We had to go shopping yesterday or we and the in-laws would have run out of essential supplies- which In my father-in-law's case means Muller fruit corners. The car was nestled into a sort of a bunker outside the house- and I had to dig it out. Then, when we came home at the end of the afternoon, I had to dig it back in again. The roads round town are dodgy and they haven't gritted the sidestreets since the last fall of snow. They haven't collected the rubbish either. We didn't risk driving down Dot and Eric's street. Ailz parked at the top of it and I carried their groceries the final quarter mile on foot.
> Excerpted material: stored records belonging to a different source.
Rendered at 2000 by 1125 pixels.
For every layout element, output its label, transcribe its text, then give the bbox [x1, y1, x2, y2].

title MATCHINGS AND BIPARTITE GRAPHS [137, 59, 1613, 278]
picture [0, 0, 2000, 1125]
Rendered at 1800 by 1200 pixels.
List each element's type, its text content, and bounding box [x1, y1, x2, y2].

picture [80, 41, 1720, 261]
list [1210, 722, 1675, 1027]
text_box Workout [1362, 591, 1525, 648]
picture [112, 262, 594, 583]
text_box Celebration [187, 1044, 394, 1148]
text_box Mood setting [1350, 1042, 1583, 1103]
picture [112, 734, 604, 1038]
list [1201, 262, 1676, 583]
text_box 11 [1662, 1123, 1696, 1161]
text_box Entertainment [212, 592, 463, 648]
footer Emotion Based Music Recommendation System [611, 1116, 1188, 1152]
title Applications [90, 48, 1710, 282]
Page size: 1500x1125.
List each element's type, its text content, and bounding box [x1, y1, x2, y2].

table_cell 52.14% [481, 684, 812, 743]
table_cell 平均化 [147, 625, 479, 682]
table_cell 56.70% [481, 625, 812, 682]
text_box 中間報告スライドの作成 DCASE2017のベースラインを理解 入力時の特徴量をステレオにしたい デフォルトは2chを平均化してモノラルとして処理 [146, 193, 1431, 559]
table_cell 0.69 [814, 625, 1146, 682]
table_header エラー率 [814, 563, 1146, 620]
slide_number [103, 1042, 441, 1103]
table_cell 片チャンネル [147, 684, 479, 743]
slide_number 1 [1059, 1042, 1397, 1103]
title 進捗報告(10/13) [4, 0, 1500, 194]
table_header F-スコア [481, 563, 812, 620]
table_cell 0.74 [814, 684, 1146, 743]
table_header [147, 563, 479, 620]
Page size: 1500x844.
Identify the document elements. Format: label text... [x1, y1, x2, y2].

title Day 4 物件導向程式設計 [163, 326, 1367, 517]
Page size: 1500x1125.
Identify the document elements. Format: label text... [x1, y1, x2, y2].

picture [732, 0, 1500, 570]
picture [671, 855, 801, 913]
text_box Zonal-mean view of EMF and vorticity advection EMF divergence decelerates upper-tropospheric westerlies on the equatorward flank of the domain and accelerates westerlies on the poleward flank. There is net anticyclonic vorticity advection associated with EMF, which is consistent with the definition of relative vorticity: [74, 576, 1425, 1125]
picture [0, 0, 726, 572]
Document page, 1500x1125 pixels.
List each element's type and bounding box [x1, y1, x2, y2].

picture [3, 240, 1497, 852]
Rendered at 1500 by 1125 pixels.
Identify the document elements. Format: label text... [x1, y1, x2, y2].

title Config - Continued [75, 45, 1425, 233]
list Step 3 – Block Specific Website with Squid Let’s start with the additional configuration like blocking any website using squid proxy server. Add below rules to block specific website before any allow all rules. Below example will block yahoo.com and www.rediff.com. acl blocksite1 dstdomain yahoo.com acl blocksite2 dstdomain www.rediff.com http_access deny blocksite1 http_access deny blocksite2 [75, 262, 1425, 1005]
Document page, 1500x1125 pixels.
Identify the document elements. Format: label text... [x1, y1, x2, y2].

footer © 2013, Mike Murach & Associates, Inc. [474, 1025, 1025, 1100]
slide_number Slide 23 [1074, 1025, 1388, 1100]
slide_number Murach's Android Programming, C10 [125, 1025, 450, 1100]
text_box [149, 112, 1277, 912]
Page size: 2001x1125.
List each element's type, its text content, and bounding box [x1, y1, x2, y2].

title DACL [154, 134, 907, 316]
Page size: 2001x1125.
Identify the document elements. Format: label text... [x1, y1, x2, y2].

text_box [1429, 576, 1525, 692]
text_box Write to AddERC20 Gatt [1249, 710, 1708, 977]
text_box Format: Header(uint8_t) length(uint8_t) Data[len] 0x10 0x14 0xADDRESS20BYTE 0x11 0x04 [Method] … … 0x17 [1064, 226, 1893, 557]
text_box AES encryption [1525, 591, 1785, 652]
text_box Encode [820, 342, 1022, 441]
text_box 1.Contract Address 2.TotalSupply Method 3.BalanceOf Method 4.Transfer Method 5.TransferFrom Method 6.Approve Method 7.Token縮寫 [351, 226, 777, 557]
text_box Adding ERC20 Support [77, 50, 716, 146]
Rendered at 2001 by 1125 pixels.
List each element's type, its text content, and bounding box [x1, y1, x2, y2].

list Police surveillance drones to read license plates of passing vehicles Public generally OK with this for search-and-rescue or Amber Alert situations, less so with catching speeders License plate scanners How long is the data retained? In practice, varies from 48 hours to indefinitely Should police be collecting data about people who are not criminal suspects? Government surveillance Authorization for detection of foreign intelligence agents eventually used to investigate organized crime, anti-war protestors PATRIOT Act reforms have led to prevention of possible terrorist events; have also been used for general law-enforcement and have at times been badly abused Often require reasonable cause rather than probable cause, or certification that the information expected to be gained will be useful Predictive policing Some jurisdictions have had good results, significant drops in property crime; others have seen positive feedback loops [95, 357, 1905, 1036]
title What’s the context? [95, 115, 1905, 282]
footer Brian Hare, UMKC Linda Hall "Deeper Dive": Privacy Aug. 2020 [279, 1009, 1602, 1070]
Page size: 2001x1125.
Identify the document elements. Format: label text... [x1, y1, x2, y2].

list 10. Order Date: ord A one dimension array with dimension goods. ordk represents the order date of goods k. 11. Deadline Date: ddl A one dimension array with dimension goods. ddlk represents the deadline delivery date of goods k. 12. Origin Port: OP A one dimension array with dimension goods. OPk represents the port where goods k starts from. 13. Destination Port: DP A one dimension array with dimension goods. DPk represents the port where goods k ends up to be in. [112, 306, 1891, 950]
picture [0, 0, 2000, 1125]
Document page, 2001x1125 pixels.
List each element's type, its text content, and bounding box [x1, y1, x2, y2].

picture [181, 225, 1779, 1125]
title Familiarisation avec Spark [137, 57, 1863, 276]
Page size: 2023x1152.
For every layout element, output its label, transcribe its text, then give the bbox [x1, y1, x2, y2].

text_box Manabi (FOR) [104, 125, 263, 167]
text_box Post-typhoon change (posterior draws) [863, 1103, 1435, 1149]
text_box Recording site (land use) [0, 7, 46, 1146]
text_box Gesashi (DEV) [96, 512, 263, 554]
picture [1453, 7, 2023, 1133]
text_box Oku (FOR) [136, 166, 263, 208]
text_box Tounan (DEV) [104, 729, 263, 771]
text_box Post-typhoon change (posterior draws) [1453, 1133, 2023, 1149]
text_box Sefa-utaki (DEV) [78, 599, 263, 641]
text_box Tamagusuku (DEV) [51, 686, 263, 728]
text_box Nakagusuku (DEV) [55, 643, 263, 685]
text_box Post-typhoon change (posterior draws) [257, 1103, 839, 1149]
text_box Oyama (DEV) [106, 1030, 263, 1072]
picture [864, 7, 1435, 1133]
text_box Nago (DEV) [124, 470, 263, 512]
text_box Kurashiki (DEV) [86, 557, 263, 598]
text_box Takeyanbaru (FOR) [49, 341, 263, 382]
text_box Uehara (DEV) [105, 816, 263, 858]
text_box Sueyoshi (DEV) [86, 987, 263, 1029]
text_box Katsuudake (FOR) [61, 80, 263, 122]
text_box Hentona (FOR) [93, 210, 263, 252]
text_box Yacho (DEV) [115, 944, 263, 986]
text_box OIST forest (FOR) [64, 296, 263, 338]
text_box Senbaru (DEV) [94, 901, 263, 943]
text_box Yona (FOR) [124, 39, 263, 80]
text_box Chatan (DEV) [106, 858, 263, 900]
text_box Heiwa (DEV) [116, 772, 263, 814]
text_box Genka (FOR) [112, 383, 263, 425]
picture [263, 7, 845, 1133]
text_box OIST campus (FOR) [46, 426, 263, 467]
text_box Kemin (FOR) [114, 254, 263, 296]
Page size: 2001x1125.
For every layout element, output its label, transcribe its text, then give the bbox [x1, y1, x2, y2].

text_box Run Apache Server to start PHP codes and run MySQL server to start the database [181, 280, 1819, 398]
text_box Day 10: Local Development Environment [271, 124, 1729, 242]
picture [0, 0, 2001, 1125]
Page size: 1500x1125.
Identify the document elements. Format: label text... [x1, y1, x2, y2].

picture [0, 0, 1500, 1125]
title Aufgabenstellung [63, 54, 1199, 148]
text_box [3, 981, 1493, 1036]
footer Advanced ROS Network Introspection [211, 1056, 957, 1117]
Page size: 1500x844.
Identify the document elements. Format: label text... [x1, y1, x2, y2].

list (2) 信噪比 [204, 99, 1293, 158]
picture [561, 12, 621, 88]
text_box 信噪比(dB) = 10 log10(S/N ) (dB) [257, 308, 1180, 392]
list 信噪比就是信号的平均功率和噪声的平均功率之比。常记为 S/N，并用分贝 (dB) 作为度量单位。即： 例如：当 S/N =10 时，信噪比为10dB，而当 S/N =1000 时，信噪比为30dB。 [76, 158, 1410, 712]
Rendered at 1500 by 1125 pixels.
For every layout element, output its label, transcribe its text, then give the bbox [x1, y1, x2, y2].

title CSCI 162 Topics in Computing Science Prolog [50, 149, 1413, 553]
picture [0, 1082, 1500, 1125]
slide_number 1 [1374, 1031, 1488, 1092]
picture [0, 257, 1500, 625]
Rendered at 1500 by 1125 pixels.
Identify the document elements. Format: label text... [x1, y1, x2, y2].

I'd been warned we might find the supermarket shelves stripped back to the bare metal. This wasn't the case. Sainsbury's Oldham  had all the essentials. A cheery,  "look at us surviving the blitz" spirit was in evidence. A sales assistant we know by sight proudly told us about her walk to work. Christmas puddings were on sale at 75% off- and I treated us to what would have otherwise been a very expensive one. It gave me vivid dreams. 

Date: 2010-01-08 10:11 pm (UTC)
From: [personal profile] oakmouse
Yay for the bargain Christmas pudding!

The weather is being rather epic here too. We're having temps in the teens Fahrenheit, and people are terrified that the snowstorm predicted for Sunday, with wind chill factors in the below-zero F range, is going to be the Snowpocalypse. The old guard down at the Masonic lodge, though, say this used to be normal in the 1940s and 1950s, and that it's only since some time in the 60s that the winters got milder than this.

I'm enjoying it except for the task of keeping our steps and walk clean of snow, which we have to do as they're so steep that otherwise the mailman won't come up and we can't get down. But then I work from home and haven't got to commute in it.

Date: 2010-01-09 10:24 am (UTC)
From: [identity profile] poliphilo.livejournal.com
One of the advantages of growing old is that you acquire historical perspective: you've seen it all before and things just don't scare you as much.

Date: 2010-01-09 03:41 pm (UTC)
From: [personal profile] oakmouse
I also grew up in Eastern Washington, where it's normal to have 1 to 3 feet of snow on the ground from sometime in November until sometime in March, where residential streets are not plowed, just sanded, where buses run in spite of the snow, and where overnight lows in the minus degrees Fahrenheit are normal in January and February. I know how to deal with all of this because it's how I spent my first 19 winters.